### THE PROBLEM:
Would you please set down the entries below exactly as shown?

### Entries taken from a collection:

* * * * * * *

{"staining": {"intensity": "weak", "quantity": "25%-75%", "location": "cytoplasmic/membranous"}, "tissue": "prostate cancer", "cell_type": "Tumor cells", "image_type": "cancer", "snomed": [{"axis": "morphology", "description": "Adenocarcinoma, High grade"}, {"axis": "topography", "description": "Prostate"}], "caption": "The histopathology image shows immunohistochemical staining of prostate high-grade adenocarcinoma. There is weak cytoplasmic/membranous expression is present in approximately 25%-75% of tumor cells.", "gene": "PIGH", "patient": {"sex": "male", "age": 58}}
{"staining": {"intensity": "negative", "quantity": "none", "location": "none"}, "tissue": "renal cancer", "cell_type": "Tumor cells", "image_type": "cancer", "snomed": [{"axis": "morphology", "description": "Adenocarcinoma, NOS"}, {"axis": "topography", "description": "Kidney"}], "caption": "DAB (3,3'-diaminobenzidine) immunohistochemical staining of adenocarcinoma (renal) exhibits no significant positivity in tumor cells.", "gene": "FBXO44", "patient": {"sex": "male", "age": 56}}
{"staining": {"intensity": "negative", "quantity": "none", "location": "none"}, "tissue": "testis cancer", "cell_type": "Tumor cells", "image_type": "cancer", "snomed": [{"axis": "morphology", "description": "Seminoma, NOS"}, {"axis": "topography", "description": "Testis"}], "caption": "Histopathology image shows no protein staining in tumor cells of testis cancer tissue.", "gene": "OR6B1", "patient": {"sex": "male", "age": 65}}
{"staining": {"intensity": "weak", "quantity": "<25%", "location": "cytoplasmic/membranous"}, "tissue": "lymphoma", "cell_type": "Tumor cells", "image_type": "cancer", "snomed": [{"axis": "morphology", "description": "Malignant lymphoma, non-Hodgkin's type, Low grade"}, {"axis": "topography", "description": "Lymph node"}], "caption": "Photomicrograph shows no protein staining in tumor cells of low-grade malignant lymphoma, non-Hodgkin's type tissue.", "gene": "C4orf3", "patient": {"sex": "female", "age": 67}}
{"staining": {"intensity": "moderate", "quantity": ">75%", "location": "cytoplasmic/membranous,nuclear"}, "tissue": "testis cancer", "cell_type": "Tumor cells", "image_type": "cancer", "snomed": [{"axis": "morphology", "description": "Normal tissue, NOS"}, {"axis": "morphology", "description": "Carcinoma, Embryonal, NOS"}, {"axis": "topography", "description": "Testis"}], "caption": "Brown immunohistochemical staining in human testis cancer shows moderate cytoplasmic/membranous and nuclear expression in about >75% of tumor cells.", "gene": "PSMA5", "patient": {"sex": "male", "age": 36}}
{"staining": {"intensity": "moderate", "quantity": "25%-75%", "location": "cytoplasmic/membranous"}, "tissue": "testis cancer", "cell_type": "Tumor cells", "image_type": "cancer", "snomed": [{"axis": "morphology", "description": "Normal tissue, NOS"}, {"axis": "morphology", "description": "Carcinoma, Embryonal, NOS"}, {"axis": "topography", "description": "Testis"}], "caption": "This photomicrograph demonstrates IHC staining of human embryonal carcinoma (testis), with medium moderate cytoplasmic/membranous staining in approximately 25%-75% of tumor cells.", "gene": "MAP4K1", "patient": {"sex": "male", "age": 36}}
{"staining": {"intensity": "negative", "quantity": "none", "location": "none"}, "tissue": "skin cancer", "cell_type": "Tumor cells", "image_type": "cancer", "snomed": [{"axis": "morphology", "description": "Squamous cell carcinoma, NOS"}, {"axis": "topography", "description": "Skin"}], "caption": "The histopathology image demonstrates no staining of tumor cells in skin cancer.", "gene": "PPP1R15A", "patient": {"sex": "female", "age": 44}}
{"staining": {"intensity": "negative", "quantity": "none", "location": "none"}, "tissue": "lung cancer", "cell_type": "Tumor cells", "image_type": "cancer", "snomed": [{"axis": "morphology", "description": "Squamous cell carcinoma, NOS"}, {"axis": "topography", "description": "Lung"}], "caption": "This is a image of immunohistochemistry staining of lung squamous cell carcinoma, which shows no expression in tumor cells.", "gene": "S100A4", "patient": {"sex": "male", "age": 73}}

* * * * * * *

### YOUR RESPONSE:
{"staining": {"intensity": "weak", "quantity": "25%-75%", "location": "cytoplasmic/membranous"}, "tissue": "prostate cancer", "cell_type": "Tumor cells", "image_type": "cancer", "snomed": [{"axis": "morphology", "description": "Adenocarcinoma, High grade"}, {"axis": "topography", "description": "Prostate"}], "caption": "The histopathology image shows immunohistochemical staining of prostate high-grade adenocarcinoma. There is weak cytoplasmic/membranous expression is present in approximately 25%-75% of tumor cells.", "gene": "PIGH", "patient": {"sex": "male", "age": 58}}
{"staining": {"intensity": "negative", "quantity": "none", "location": "none"}, "tissue": "renal cancer", "cell_type": "Tumor cells", "image_type": "cancer", "snomed": [{"axis": "morphology", "description": "Adenocarcinoma, NOS"}, {"axis": "topography", "description": "Kidney"}], "caption": "DAB (3,3'-diaminobenzidine) immunohistochemical staining of adenocarcinoma (renal) exhibits no significant positivity in tumor cells.", "gene": "FBXO44", "patient": {"sex": "male", "age": 56}}
{"staining": {"intensity": "negative", "quantity": "none", "location": "none"}, "tissue": "testis cancer", "cell_type": "Tumor cells", "image_type": "cancer", "snomed": [{"axis": "morphology", "description": "Seminoma, NOS"}, {"axis": "topography", "description": "Testis"}], "caption": "Histopathology image shows no protein staining in tumor cells of testis cancer tissue.", "gene": "OR6B1", "patient": {"sex": "male", "age": 65}}
{"staining": {"intensity": "weak", "quantity": "<25%", "location": "cytoplasmic/membranous"}, "tissue": "lymphoma", "cell_type": "Tumor cells", "image_type": "cancer", "snomed": [{"axis": "morphology", "description": "Malignant lymphoma, non-Hodgkin's type, Low grade"}, {"axis": "topography", "description": "Lymph node"}], "caption": "Photomicrograph shows no protein staining in tumor cells of low-grade malignant lymphoma, non-Hodgkin's type tissue.", "gene": "C4orf3", "patient": {"sex": "female", "age": 67}}
{"staining": {"intensity": "moderate", "quantity": ">75%", "location": "cytoplasmic/membranous,nuclear"}, "tissue": "testis cancer", "cell_type": "Tumor cells", "image_type": "cancer", "snomed": [{"axis": "morphology", "description": "Normal tissue, NOS"}, {"axis": "morphology", "description": "Carcinoma, Embryonal, NOS"}, {"axis": "topography", "description": "Testis"}], "caption": "Brown immunohistochemical staining in human testis cancer shows moderate cytoplasmic/membranous and nuclear expression in about >75% of tumor cells.", "gene": "PSMA5", "patient": {"sex": "male", "age": 36}}
{"staining": {"intensity": "moderate", "quantity": "25%-75%", "location": "cytoplasmic/membranous"}, "tissue": "testis cancer", "cell_type": "Tumor cells", "image_type": "cancer", "snomed": [{"axis": "morphology", "description": "Normal tissue, NOS"}, {"axis": "morphology", "description": "Carcinoma, Embryonal, NOS"}, {"axis": "topography", "description": "Testis"}], "caption": "This photomicrograph demonstrates IHC staining of human embryonal carcinoma (testis), with medium moderate cytoplasmic/membranous staining in approximately 25%-75% of tumor cells.", "gene": "MAP4K1", "patient": {"sex": "male", "age": 36}}
{"staining": {"intensity": "negative", "quantity": "none", "location": "none"}, "tissue": "skin cancer", "cell_type": "Tumor cells", "image_type": "cancer", "snomed": [{"axis": "morphology", "description": "Squamous cell carcinoma, NOS"}, {"axis": "topography", "description": "Skin"}], "caption": "The histopathology image demonstrates no staining of tumor cells in skin cancer.", "gene": "PPP1R15A", "patient": {"sex": "female", "age": 44}}
{"staining": {"intensity": "negative", "quantity": "none", "location": "none"}, "tissue": "lung cancer", "cell_type": "Tumor cells", "image_type": "cancer", "snomed": [{"axis": "morphology", "description": "Squamous cell carcinoma, NOS"}, {"axis": "topography", "description": "Lung"}], "caption": "This is a image of immunohistochemistry staining of lung squamous cell carcinoma, which shows no expression in tumor cells.", "gene": "S100A4", "patient": {"sex": "male", "age": 73}}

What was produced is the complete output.